Rory Burns and Dom Sibley will begin the job of chipping away at England’s 99-run deficit as they seek to turn the tables of the first #raisethebat Test against the West Indies.
The opening batsmen survived 10 challenging overs at the end of day three, reaching 15 without loss to bring the tourists’ lead back into double figures.
There is plenty of hard work still to do for a line-up missing its most reliant run-scorer, new father Joe Root, but plenty of time left for either side to lay the foundations for victory at the Ageas Bowl.
That England are still alive in the game owes much to the efforts of Root’s temporary stand-in as captain, Ben Stokes, who claimed figures of four for 49 including three important wickets in the evening session.
James Anderson, who also finished in credit with three for 62, praised Stokes’ intervention but admitted the hosts were behind in the game after allowing their opponents to make 318.

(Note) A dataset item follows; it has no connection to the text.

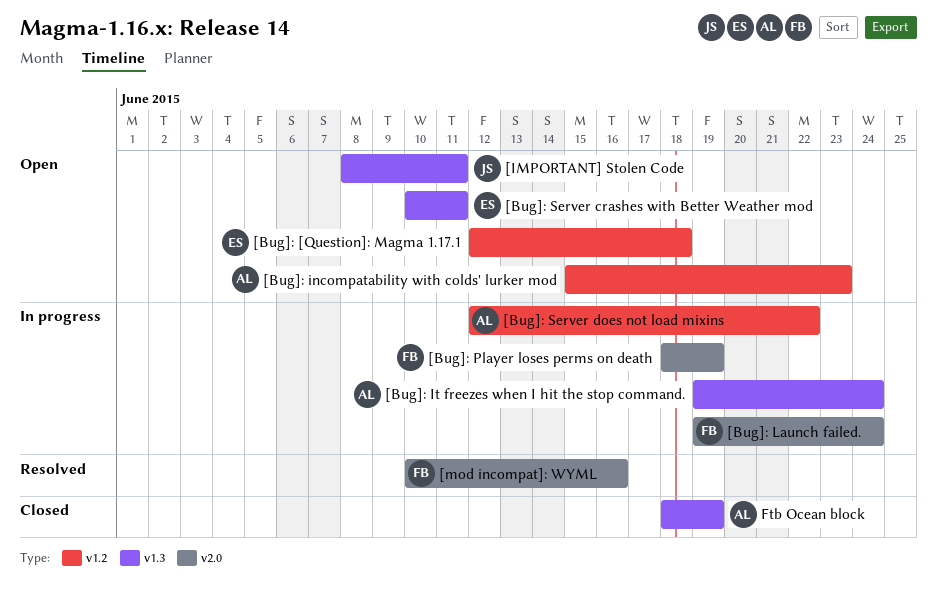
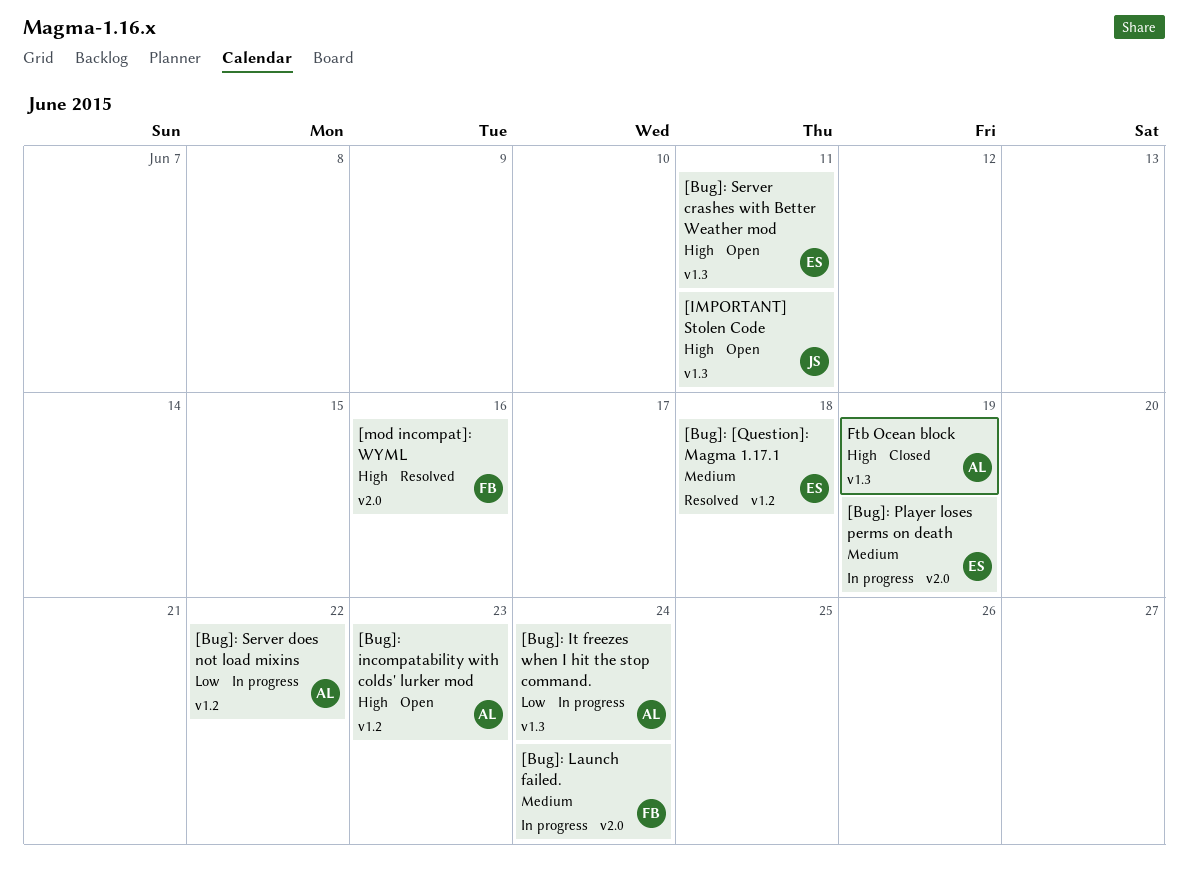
[Bug]: [Question]: Magma 1.17.1, status: Open -> Resolved
[Bug]: Player loses perms on death, owner: FB -> ES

“Ben did a brilliant job. There were some decent miles in the legs of me, Jofra Archer and Mark Wood so when he got those wickets at the end it was crucial,” he said.
“The West Indies have had the best of the first few days certainly, so we are up against it. We know exactly what we’ve got to do. If we bat well and get a decent lead, get a bit ahead, we can give ourselves a chance of bowling them out in the fourth innings of the game.
“It’s not been our best performance with bat or ball these last few days so we’ve got work to do in the next couple. We’ll need a little bit of luck. We don’t want it to deteriorate too much tomorrow obviously and then on the final it can do as much as it wants.”
If England fail to turn things around, the decision to overlook Anderson’s long-time bowling partner Stuart Broad in favour of Archer and Wood will come under scrutiny. Both men delivered serious pace, particularly Wood, but combined figures of one for 135 in 44 overs were a clear disappointment.
Broad gave a candid interview to Sky ahead of the Friday’s play describing himself as “frustrated, angry and gutted” about his omission,.
Reflecting on the selection, Anderson said: “You’re fully aware he’s not taken it very well.
“I think he’s very frustrated and disappointed to be left out but someone was going to be. I think it’s great for the team that Stuart is disappointed to be left out because it shows that he’s passionate, he’s desperate to be in this team and be a part of our success going forward.
“We’ve played a lot together so having him at mid-off has been a familiar sight for me when I’ve been bowling and it was odd not having there. I’m sure he’ll use this as fuel to sort of push on and when he does get the nod he’ll perform brilliantly.”